## Document text
++++++++++

The bulk of the first issue is the journey, and their foraging for food along the way. They find a very movable feast– the kind that fights back. While sampling insects and flowers, Pira finds a bug that is slightly larger than a house cat. Lono calls it cute, but Pira begins to tenderize it by punching it in the head. The bug’s house-sized mother seizes Adel. Pira charges it, but her sword is rebuffed by the giant bug’s chitinous foreleg. Yonder the fire spirit speaks in the language of animals or monsters to the bug, and the baby bug is traded for Adel’s life.

The issue ends as the adventurers arrive at the waterfall to discover first, that there is not any treasure but a sickly or possibly dead water spirit instead, and second, that their arrival was anticipated by Kyle and Nole, who now reveal themselves, their ill or good will postponed for issue two.

The remarkable thing about Spera is that the characters are so well conceived, and the setting so alive, that both work just as hard as Josh Tierney does to sell this world to the reader as a real place and not just another pretty fantasy landscape. We don’t read about Spera, we reside in Spera while we are reading.

The characters are immediately likable because they are not unimpeachable paragons of virtue and intellect. Rather than taking the usual tack in fantasy literature in which the author lets the protagonists in on all the secrets that are coming up, the heroes in Spera don’t have all the answers and are the last to understand the plot. They’re more reminiscent of Betty and Veronica than Hermione Granger or Luna Lovegood. The sensible one, Yonder, could easily take a Gandalf-like role and influence their decisions, but instead lets them make as many mistakes as they want to make. The villains, on the other hand, are calculating enough to be at the princesses’ destination long before they arrive.

The real prize to be had on this adventure is the new Archaia graphic novel, of which this first chapter is only the first taste. The previous Spera graphic novels were distributed on comiXology in two seven issue mini-series, and this issue is also available digitally now.

++++++++++

## Exercise aim
According to the Spera review, who turns out to have been expecting the adventurers when they reach the waterfall?

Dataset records
++++++++++

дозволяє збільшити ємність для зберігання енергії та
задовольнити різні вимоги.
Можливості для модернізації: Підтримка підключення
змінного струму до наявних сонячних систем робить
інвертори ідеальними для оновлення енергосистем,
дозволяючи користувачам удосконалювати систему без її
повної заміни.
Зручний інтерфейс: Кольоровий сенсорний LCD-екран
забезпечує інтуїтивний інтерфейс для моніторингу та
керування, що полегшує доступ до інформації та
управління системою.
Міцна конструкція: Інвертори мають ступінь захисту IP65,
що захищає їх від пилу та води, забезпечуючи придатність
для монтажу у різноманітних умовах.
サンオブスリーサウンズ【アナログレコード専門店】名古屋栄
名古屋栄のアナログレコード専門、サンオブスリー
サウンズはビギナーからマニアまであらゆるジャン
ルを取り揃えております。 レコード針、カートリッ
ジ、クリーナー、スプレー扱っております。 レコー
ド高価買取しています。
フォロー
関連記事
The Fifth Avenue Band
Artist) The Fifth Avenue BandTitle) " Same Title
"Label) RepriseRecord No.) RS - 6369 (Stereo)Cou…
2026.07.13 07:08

++++++++++

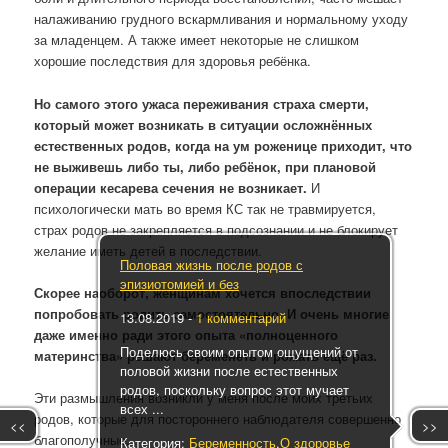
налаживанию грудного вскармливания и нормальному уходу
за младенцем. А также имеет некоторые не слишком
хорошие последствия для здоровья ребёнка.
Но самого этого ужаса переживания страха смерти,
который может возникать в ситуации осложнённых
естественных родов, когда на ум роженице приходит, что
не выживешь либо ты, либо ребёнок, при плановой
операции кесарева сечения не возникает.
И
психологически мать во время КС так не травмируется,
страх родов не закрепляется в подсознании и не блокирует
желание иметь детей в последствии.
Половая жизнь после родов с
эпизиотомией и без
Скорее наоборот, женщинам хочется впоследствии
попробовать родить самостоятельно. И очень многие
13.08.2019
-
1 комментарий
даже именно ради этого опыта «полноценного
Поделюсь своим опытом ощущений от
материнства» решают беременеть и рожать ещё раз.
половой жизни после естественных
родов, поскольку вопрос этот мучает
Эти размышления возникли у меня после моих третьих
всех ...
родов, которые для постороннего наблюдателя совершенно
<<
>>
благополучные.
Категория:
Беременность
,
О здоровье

++++++++++

## Response area
Kyle and Nole.